The beauty of the cloud is its agility and flexibility. The cloud makes it possible to pay for just the compute you use. For example, you can start with a 20-node cluster and then easily increase to 100 nodes as your requirements change. You can also scale down as needed. With other models, you can pay only for a specific time; for example, if you want compute for two hours to run a back job, then you only pay for two hours.
When it comes to storage and compute, the cloud is different from an on-premise data lake. With on-prem, whether your cluster is in Hortonworks, Cloudera or Map R, the storage and compute are the same nodes. In other words, if you have a 100-node cluster, it stores the data as well as performs the compute. In the cloud, you have separate storage and compute services. This is because in the cloud, storage is cheap and compute is expensive. This separation requires slightly different thinking on your part when it comes to your data lake architecture.

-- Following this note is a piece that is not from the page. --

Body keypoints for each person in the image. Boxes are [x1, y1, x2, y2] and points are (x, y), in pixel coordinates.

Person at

In addition to on-demand processing, you get on-demand infrastructure with a cloud migration. You have the ability to start small, grow as needed and, if you encounter a scenario where you need to cut back, it’s easy to make that happen.
The cycles to refresh an upgrade can be long because there are so many dependencies and aspects that have to be planned out, including infrastructure, operations, and software. However, many cloud providers are adding services from vendors that make it easier to upgrade without impacting your overall solution. For example, we have clients with cloud-based data lake architectures that were able to upgrade to a new version of Hadoop in a matter of days.

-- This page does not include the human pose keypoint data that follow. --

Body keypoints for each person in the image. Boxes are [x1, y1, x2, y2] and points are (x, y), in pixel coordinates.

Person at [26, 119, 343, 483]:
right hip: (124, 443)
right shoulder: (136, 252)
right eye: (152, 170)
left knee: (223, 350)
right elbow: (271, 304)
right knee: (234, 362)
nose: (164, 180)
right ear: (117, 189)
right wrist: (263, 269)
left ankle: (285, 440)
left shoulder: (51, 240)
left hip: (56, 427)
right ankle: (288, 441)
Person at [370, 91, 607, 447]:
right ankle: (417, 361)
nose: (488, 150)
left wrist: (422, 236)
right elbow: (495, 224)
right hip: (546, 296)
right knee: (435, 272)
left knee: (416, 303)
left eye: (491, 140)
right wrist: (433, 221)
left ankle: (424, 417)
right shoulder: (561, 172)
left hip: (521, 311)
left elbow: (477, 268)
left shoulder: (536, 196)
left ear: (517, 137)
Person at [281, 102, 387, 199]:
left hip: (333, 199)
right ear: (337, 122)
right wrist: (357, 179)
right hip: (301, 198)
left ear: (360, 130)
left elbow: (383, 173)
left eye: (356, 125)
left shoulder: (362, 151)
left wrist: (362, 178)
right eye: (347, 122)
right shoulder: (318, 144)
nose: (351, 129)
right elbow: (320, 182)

Security and privacy in the cloud have always been a concern for enterprises. Our clients ask, is the cloud really secure? Can we trust and share data in the cloud? The move of financial and healthcare companies to the cloud has pushed cloud technology vendors to achieve certifications for security and privacy over the years. Today you’ll find that most compliance and regulatory requirements are already baked in and provided by the big cloud vendors.
A big advantage to moving to the cloud is that cloud vendors have regional, cross-regional or cross-country data recovery strategies and applications in place. This means you don’t have to maintain another data center to ensure resiliency in case of disaster.
Moving the data lake to the cloud is not an overnight process. Nor should it be, as every business has unique challenges. We see most enterprises move through four main phases of the journey from a traditional on-prem architecture to a modern architecture that leverages the cloud: greenfield, hybrid, full cloud, and multi-cloud. In the initial greenfield phase, a smart way to start is with a small set of use cases in a particular line of business and move that infrastructure to the cloud. Once you demonstrate success with a handful of use cases, you can use this to get additional buy-in from management to move to the next phase.
In the second “hybrid” phase, you have a percentage of your data in the cloud and the rest on-prem. You’ll need to spend a good amount of time to determine your strategy to get your team up to speed and processes in place to manage this new environment. You will need to build an integration with the on-prem platform, as well as the cloud in order to satisfy all user or client requirements.
In the third phase, you apply your learnings from the hybrid experience to get your data lake fully in the cloud, and reap the full benefits. However, even after you move to the cloud, your journey at this phase isn’t static, as technology is always changing and innovating. For example, when we started the AWS journey for some of our customers, there were transient clusters; now Amazon offers Spot Instances, which enable more cost-effective processing than even on-demand instances.
The final phase is a multi-cloud environment. In this phase, you have to think about how to make your platform agnostic to enable the movement of data between cloud providers and technologies, such as between AWS, Azure and Google. In addition, you’ll want to consider how to containerize all your applications so that you can take them up and down in a matter of minutes. We’ve been working with partners who are making multi-cloud much easier, with automation to stand up clusters and bring them down again in specific regions as needed.
For decades, most enterprises have had traditional data architectures for structured data, and this has served us well for quite a time. However, as data volumes grow and data types change, this architecture is no longer the most effective or even feasible when talking about streaming, unstructured or IoT data. The cloud is essential for a modern data environment and enterprises should be strategizing how to transition from a traditional data lake architecture to a cloud-based architecture. Now is the time to put the roadmap in place for implementation and cloud migration based on your enterprise’s needs and how fast you need to move to stay competitive in your industry.